Psikolog Tezcanlı, gençlere ve ailelere bu kaygılarının
azalması ile ilgili şu önerilerde bulunuyor:
“Gençlerimizin ne durumda olduklarına baktığımızda,
sadece işsizlikle değil, geleceksizlikle ve yeteneksizlikle de mücadele etmek
durumunda olduklarını gözlemliyoruz. Bu durumda eğitimi fırsat eşitliği,
nitelik, özgür ve bağımsız düşünce noktalarından ele almak önemlidir.
BELİRSİZLİK, EN
BÜYÜK KAYGI UNSURU
Ortamda bir genç varsa bir potansiyel vardır. Hangi okula
gittiği önemli değil. Potansiyeli performansa çevirmek için; bu gençlere nasıl
ulaşabiliriz, bu önemlidir.
Psikoterapide, bir semptom ortadan kaldırılırken
kaldırılan semptom, başka bir semptoma yol açar mı diye bakılır. Bu semptom
neyi örtüyor, bunu kaldırınca ne ortaya çıkar? Buna bakılarak semptom ortadan
kaldırılır. Sistemin tümüne bakmadan yapılan değişimler başka sorunları ortaya
çıkarır. Bu durum eğitim sistemimiz için de böyledir. Belirsizlik, en büyük
kaygı unsurudur.
Genç, sınavda unutmak, hata yapmak gibi düşünceler içinde
iken kaygıları artar. Dolayısıyla ‘üniversite benim için çok önemli, eğer
başaramazsam ben bir hiçim’ düşünceleri artar. Hiçlik kaygı yaratır. Bunları
kaldırdığımızda, niteliğe doğru gidebiliriz.

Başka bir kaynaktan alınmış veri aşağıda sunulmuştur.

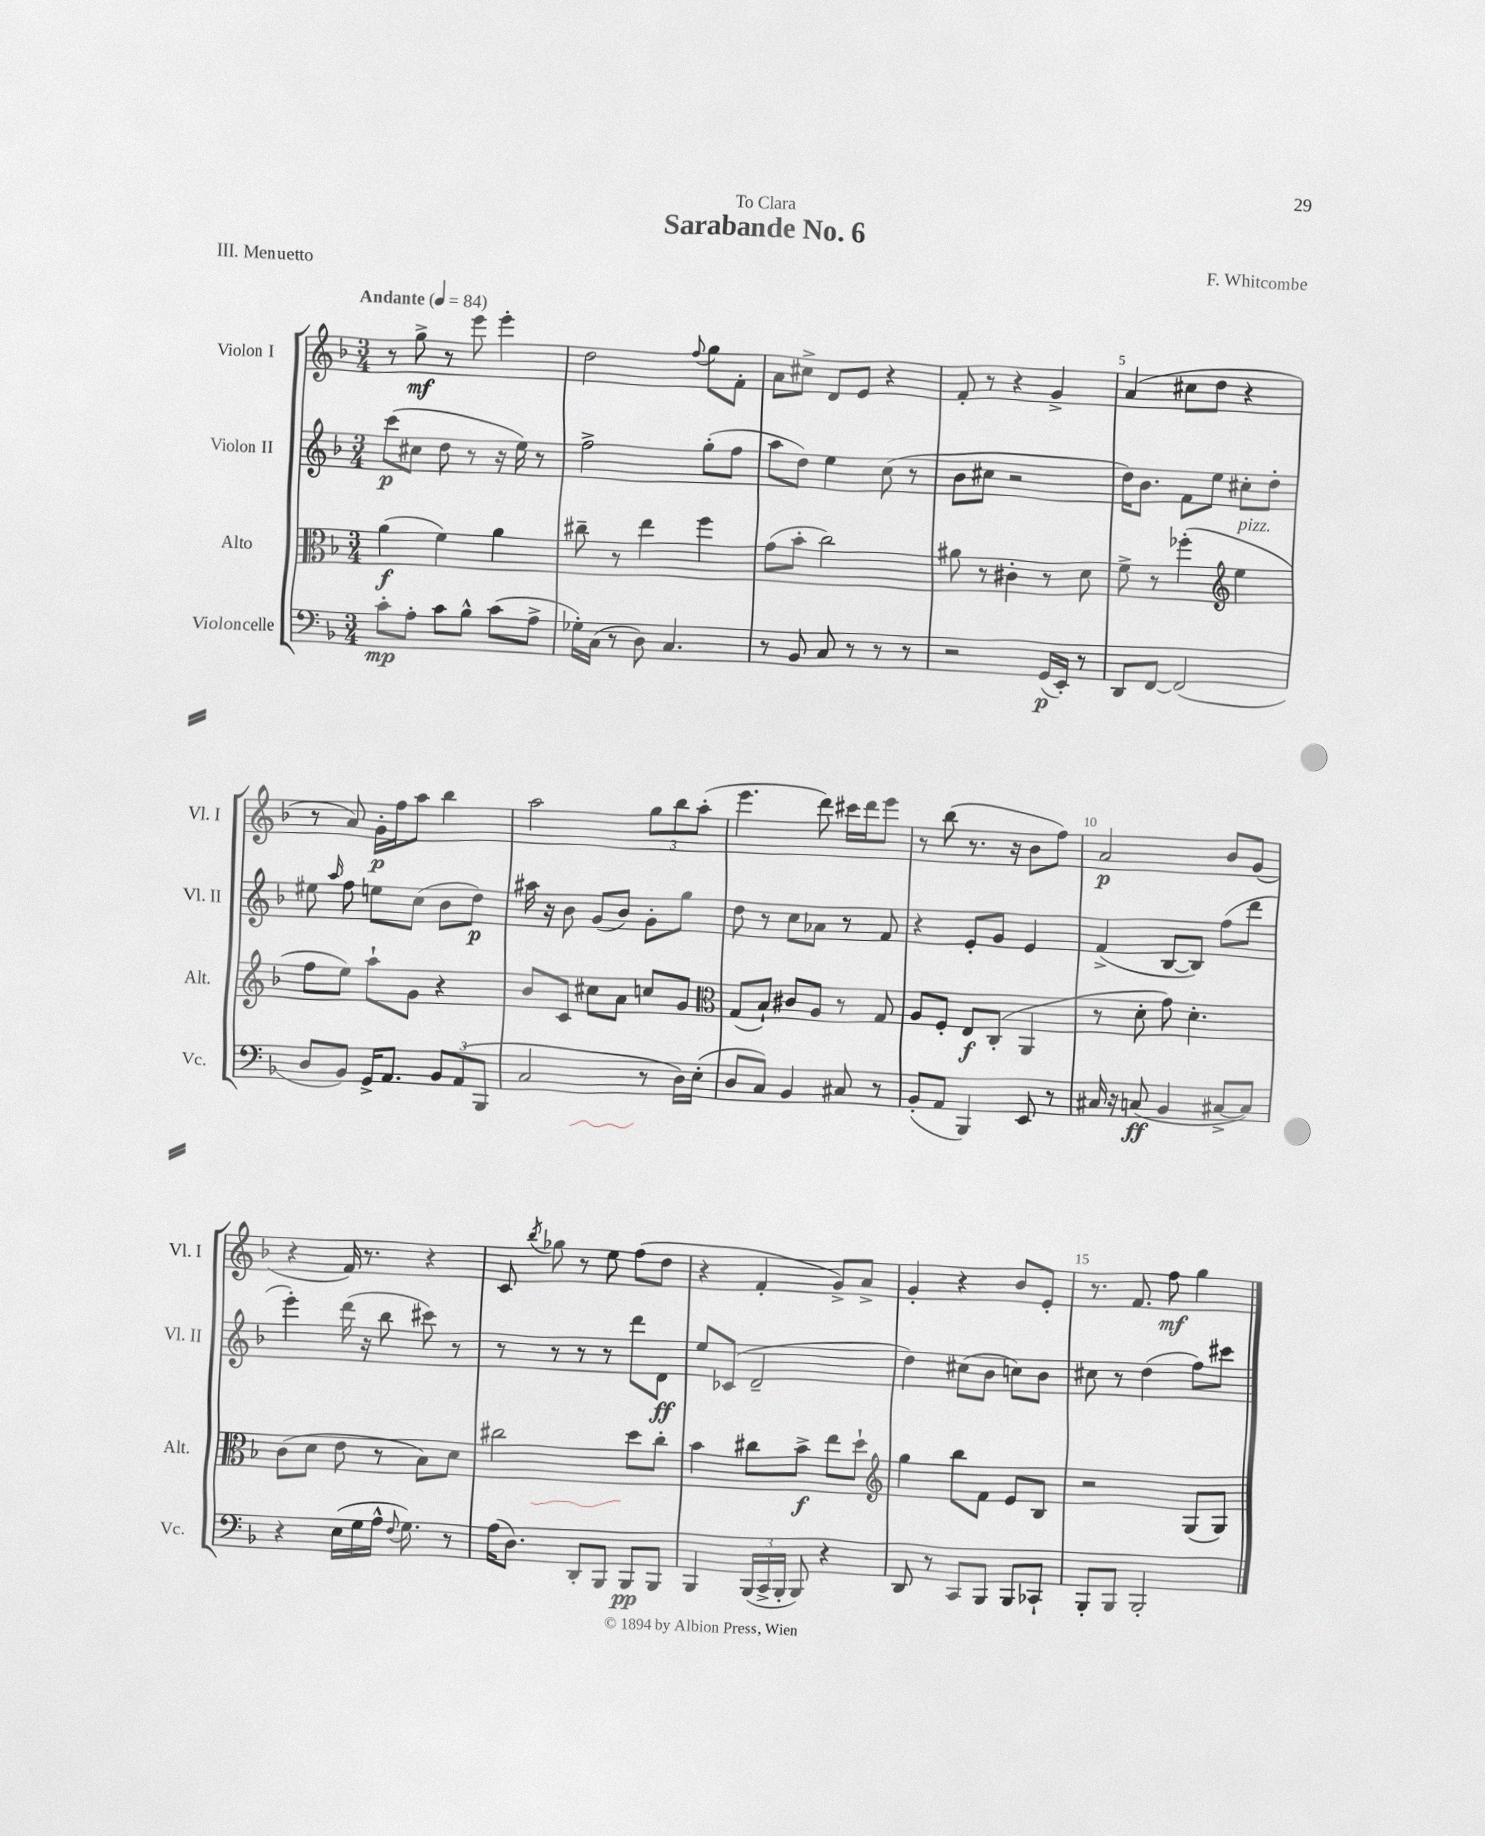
\header { title = "Sarabande No. 6" composer = "F. Whitcombe" dedication = "To Clara" piece = "III. Menuetto" }
<<
\new StaffGroup <<
\new Staff = "s0" \with { instrumentName = "Violon I" shortInstrumentName = "Vl. I" } {
    \clef treble \key f \major \numericTimeSignature \time 3/4 \tempo "Andante" 4 = 84
    \autoBeamOff r8 g''8->\mf r8 e'''8 e'''4-. |
    d''2 \appoggiatura { f''8 } g''8[ f'8]-. |
    a'8[ cis''8]-> d'8[ e'8] r4 |
    f'8-. r8 r4 g'4-> |
    a'4( cis''8[ d''8] r4 |
    r8 a'8) g'16[-.\p f''16 a''8] bes''4 |
    a''2 \tuplet 3/2 { g''8[ bes''8 a''8]-.( } |
    e'''4. d'''8) cis'''16[ d'''16 e'''8] |
    r8 bes''8( r8. r16 bes'8[ f''8]) |
    a'2\p bes'8[ g'8]( |
    r4 f'16) r8. r4 |
    c'8 \acciaccatura { bes''8 } ges''8 r8 e''8 f''8[( d''8] |
    r4 f'4-. g'8[->) a'8]-> |
    g'4-. r4 bes'8[ e'8]-. |
    r8. f'8. f''8\mf g''4 \bar "|." |
}
\new Staff = "s1" \with { instrumentName = "Violon II" shortInstrumentName = "Vl. II" } {
    \clef treble \key f \major \numericTimeSignature \time 3/4
    \autoBeamOff c'''8[\p( cis''8] d''8 r8 r16 e''16) r8 |
    f''2-> g''8[-.( f''8] |
    a''8[ d''8]) e''4 c''8( r8 |
    bes'8[ cis''8] r2 |
    d''16[) bes'8.] f'8[ e''8] cis''8[-. d''8]-. |
    eis''8 \grace { a''16 } f''8 e''8[ c''8]( bes'8[ d''8]\p) |
    ais''16 r16 bes'8 g'8[( bes'8]) g'8[-. g''8] |
    d''8 r8 c''8[ aes'8] r8 f'8 |
    r4 e'8[-. g'8] e'4 |
    f'4->( bes8[~ bes8]) f''8[( d'''8] |
    e'''4-.) d'''16( r16 bes''8 cis'''8) r8 |
    r8 r8 r8 r8 d'''8[ d'8]\ff |
    e''8[ ces'8]( d'2-- |
    d''4) cis''8[( bes'8] c''8[) bes'8] |
    cis''8 r8 d''4( f''8[) cis'''8] \bar "|." |
}
\new Staff = "s2" \with { instrumentName = "Alto" shortInstrumentName = "Alt." } {
    \clef alto \key f \major \numericTimeSignature \time 3/4
    \autoBeamOff a'4\f( f'4) a'4 |
    cis''8-- r8 e''4 f''4 |
    g'8[( bes'8]-. c''2) |
    ais'8 r8 cis'4-. r8 d'8 |
    f'8-> r8 fes''4-.( \clef treble e''4^\markup { \italic "pizz." } |
    f''8[ e''8]) a''8[-! g'8] r4 |
    bes'8[ c'8] cis''8[ a'8] c''8[ g'8] |
    \clef alto g8[( bes8]-!) cis'8[ a8] r8 g8 |
    a8[ f8]-. e8[\f c8]-.( a,4 |
    r8 d'8-. g'8) d'4.-. |
    c'8[( d'8] e'8 r8 bes8[) d'8] |
    cis''2 d''8[ cis''8]-. |
    bes'4 cis''8[ bes'8]->\f e''8[ d''8]-! |
    \clef treble g''4 bes''8[ f'8] e'8[ bes8] |
    r2 g8[( g8]) \bar "|." |
}
\new Staff = "s3" \with { instrumentName = "Violoncelle" shortInstrumentName = "Vc." } {
    \clef bass \key f \major \numericTimeSignature \time 3/4
    \autoBeamOff c'8[-.\mp a8]-. c'8[ bes8]-^ c'8[( a8]-> |
    ges16[-.) c16]( r8 d8) c4. |
    r8 bes,8 c8 r8 r8 r8 |
    r2 g,16[\p( e,16]-.) r8 |
    d,8[ f,8]~ f,2( |
    d8[ bes,8]) g,16[-> a,8.] \tuplet 3/2 { bes,8[ a,8( bes,,8] } |
    c2 r8 d16[) e16]-.( |
    d8[ c8]) bes,4 cis8 r8 |
    bes,8[-.( a,8] bes,,4) e,8 r8 |
    cis16 r16 c8\ff( bes,4 cis8[~-> cis8]) |
    r4 e16[( g16 a16]-^ \appoggiatura { f8 } g8.) r8 |
    a16[( d8.]) d,8[-. bes,,8] bes,,8[\pp bes,,8] |
    bes,,4 \tuplet 3/2 { bes,,16[( c,16-> bes,,16]-. } bes,,8) r4 |
    d,8 r8 c,8[ bes,,8] bes,,8[ ces,8]-! |
    bes,,8[-. bes,,8] bes,,2-. \bar "|." |
}
>>
>>
\layout { \context { \Score \override BarNumber.break-visibility = ##(#f #t #t) barNumberVisibility = #(every-nth-bar-number-visible 5) } }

Anne, baba ve gençler olarak bizler belirsiz ve kaygı
yaratabilecek durumlara karşı aşağıda belirtilen konularla kendimizi
güçlendirerek daha rahat hissedebiliriz;
Sabır, motivasyon, disiplin olmadan başarıyı düşünemeyiz.
Başarısızlıklardan ders almak, bilgiyi yenilemek için önemlidir. Gencin özgürce
düşünüp davranabilmesi için, kendi beklentilerimiz üzerinden değil, onların
istek, beceri ve beklentileri yönünde yönlenmelerine destek olalım. İyi insan
olmadan, yalnız başına potansiyelin yüksek olması yeterli olmuyor, iyi insan
olmaları önemli.
GENÇLERİMİZİN
AMACA İHTİYACI VAR
Hedef, ilke ve performanslarımızda tutarlı
kalabilmeliyiz. Gençlerimizin amaca ihtiyacı var. Hiçbir şey boşluk olarak
kalmaz, mutlaka amaçsız şeylerle doldurulur. İdealist, lider, girişimci gençler
aileden görerek ve öğrenerek yetişirse etkili ve kalıcı olarak gelişir.
Sevgi ve değerlerle büyüyen insan, prestijli olmak gibi
dış kaynaklara ihtiyaç duymuyor. Bu yüzden değer vermek, desteklemek
yargılamamak anne baba için vazgeçilmez olmalıdır.”